The sledding for Arris was a bit tough in Q4 as sales declined due in part to weak telco TV subscriber gains and slower sales of set-tops and other consumer premises equipment (CPE) to its wider range of service provider customers, including cable operators.
Arris also announced softer-than-expected Q1 2016 guidance, which caused shares to drop more than 10% in after-hours trading Wednesday.
Arris, which wrapped its acquisition of Pace plc on January 4, posted Q4 2015 sales of $1.1 billion, down 12.8% year-over-year, hitting the lower end of its guidance. Arris earned 62 cents per share, down from 78 cents per share a year earlier.
International sales represented 32.4% of total sales. Comcast and Time Warner Cable were Arris’s 10% or greater customers in the period, representing $379 million, or 34% of total sales.
“Sales to U.S. telcos continued down due to the very weak video subscriber additions and AT&T's move away from U-verse video delivery,” Arris chairman and CEO Bob Stanzione said on Wednesday’s earnings call.
As AT&T shifts from U-verse TV deliver and toward DirecTV-based video delivery, “our sales of U-verse video equipment have bottomed out,” Stanzione said later.
And though the ramp up to a new video business has gone slower than AT&T expected, “We predict success there, and we think that business will pick up as the year goes on," he said.
Stanzione also expects Frontier Communications to increase investment in the FiOS footprint it’s buying from Verizon Communications.
On the cable side, “things look fairly good,” Stanzione said, noting that MSOs announced solid revenue forecasts and capital expenditures for 2016.
Among individual product areas, CPE sales dropped 20% year-over-year, though interest in higher-capacity DOCSIS modems and gateways remains strong. Set-tops and other video CPE unit volumes dropped 13% on both a sequential and year-over-year basis.
A bright spot was Arris’s Network and Cloud business, which posted its strongest quarter of the year, led by record shipments of its flagship converged cable access platform (CCAP), the E6000, as investments by MSOs shifted from CPE to the network. Arris set new records for shipments in chassis, downstream channels and software licenses in the CCAP/CMTS category.
Arris said DOCSIS 3.1 field trials got underway in Q4, noting that Comcast expects to start commercial deployments in some markets in the first half of this year.
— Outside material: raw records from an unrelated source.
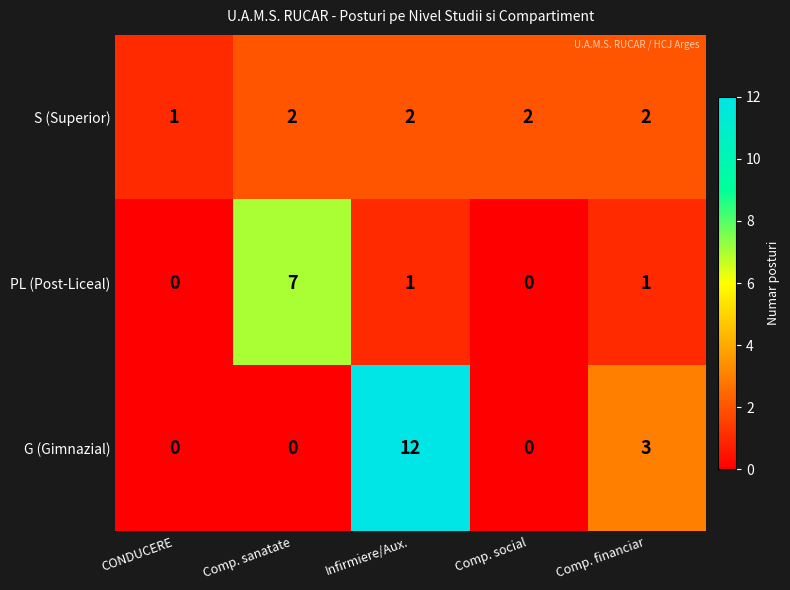

True or false: S (Superior) has a value of 1 at Infirmiere/Aux..

False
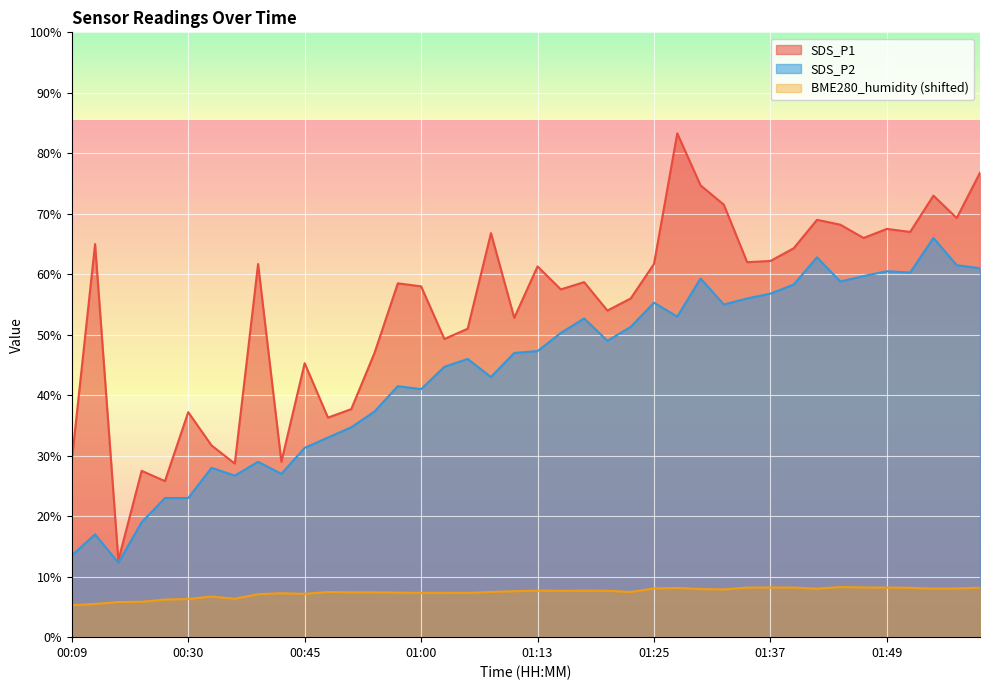

At how many categories does at least one series exceed 44?

30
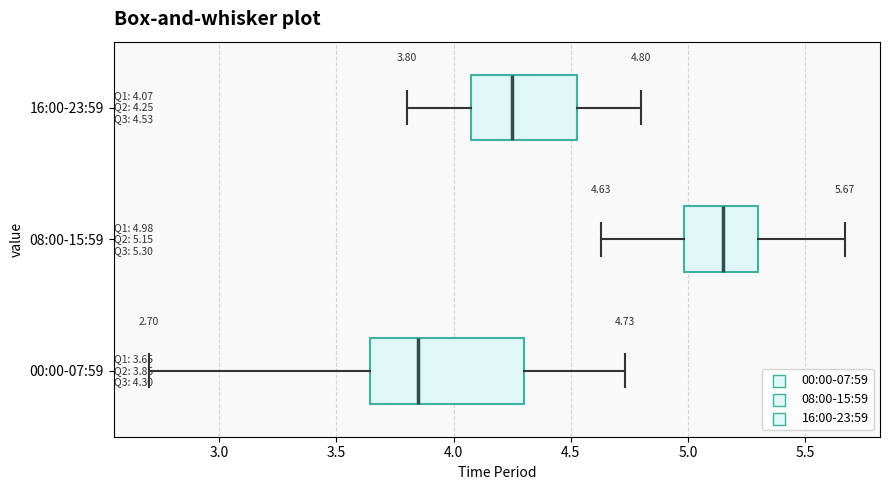

Which box is the widest, from its left edge to its right edge?

00:00-07:59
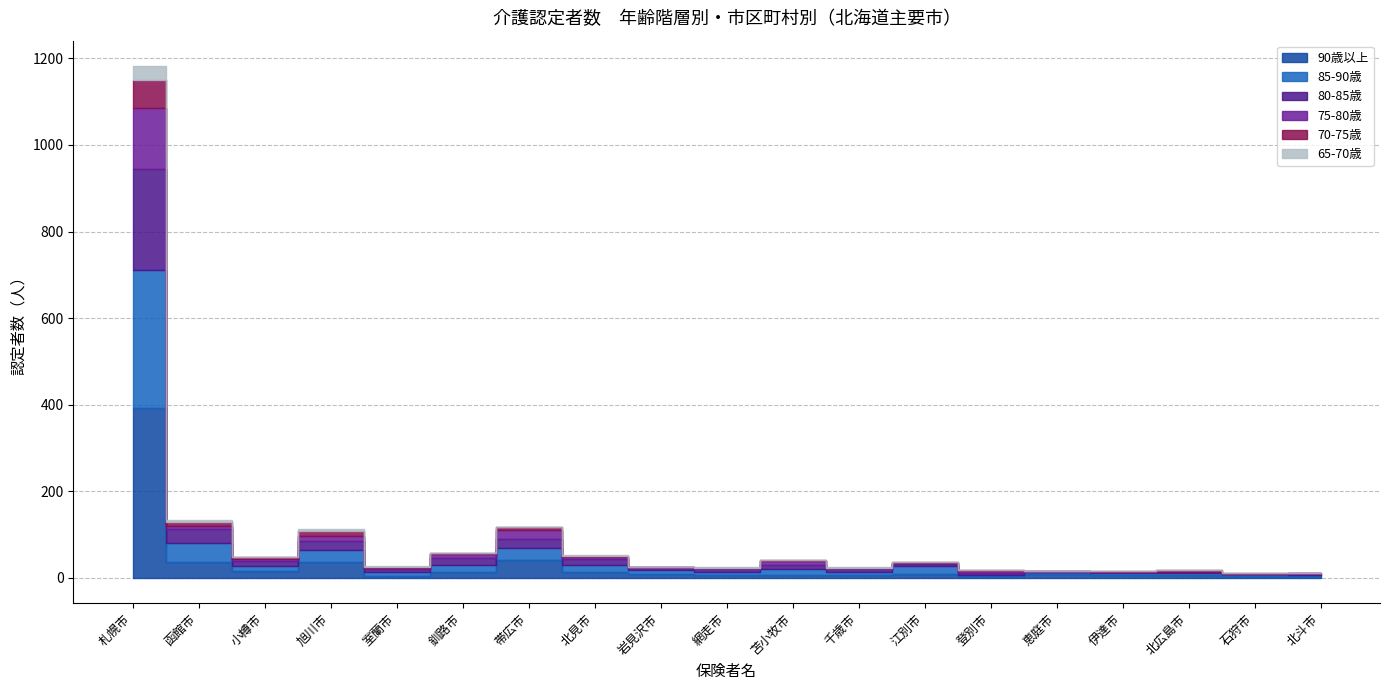

At 登別市, list the series in order from smallest to largest.

70-75歳, 65-70歳, 85-90歳, 90歳以上, 80-85歳, 75-80歳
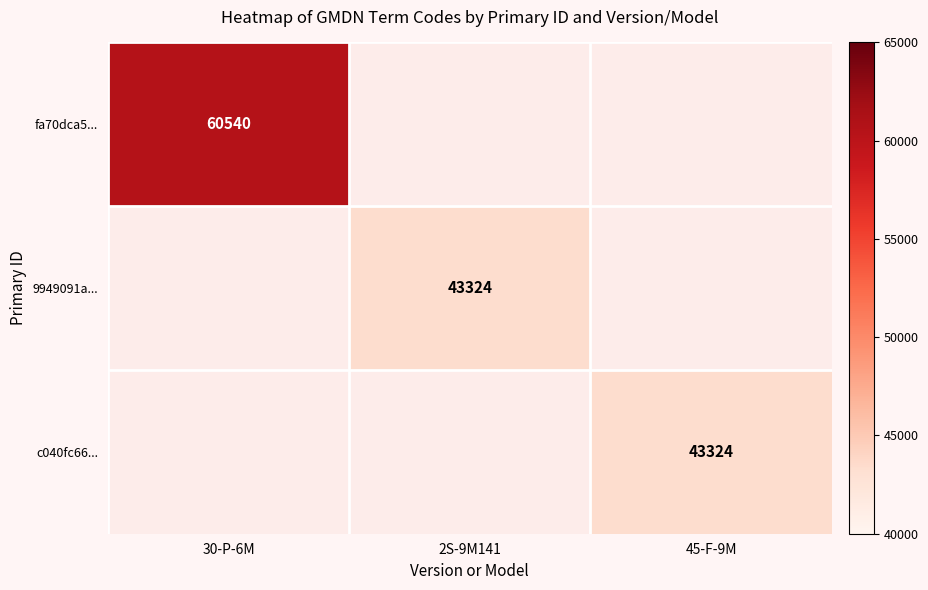

Which series has the largest range (max minus min)?

fa70dca5...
DOCSIS 3.1, cable’s new multi-gigabit platform for HFC networks, is a “major priority for the majority of our customers in 2016 and beyond,” Bruce McClelland, president of Network and Cloud at Arris, said.
As for the Pace integration, Arris is now addressing overlaps of product roadmaps and corporate functions, with the goal of having opex reductions “substantially completed” by the first half of 2016, Stanzione said, adding that the supply chain team is working on cost-of-sales synergies.
He also acknowledged that there could be some “revenue dissynergies” in the Pace merger, but didn’t have any specific visibility on that to report. “We remain enthusiastic about the benefits of the combination and are committed to getting this integration done quickly."
Arris was also asked about the FCC’s set-top plan and how it might respond if there’s a greater shift toward retail distribution of set-tops and other video devices.
Though Arris sees little consumer benefit to new tech-focused mandates from the government, it believes it already has a strong retail business for cable modems that it could apply to the set-top side.
Arris used to sell “Moxi” boxes at retail (Arris acquired Digeo in 2009). Arris is already looking to expand its retail portfolio to include WiFi routers and other devices that are “adjacent” to its broadband products, Larry Robinson, president of Arris’s CPE unit, said. Expanding that retail portfolio even further would be a “very easy step,” he added.
Arris said it expects Q1 2016 revenues in the range of $1.56 billion to $1.61 billion, and earnings non-GAAP earnings of 37 cents to 42 cents per share (not counting purchase accounting and restructuring). Those were both below consensus of $1.68 billion and 58 cents.
Arris shares were down 10.93% ($2.65) to $21.59 each in after-hours trading Wednesday.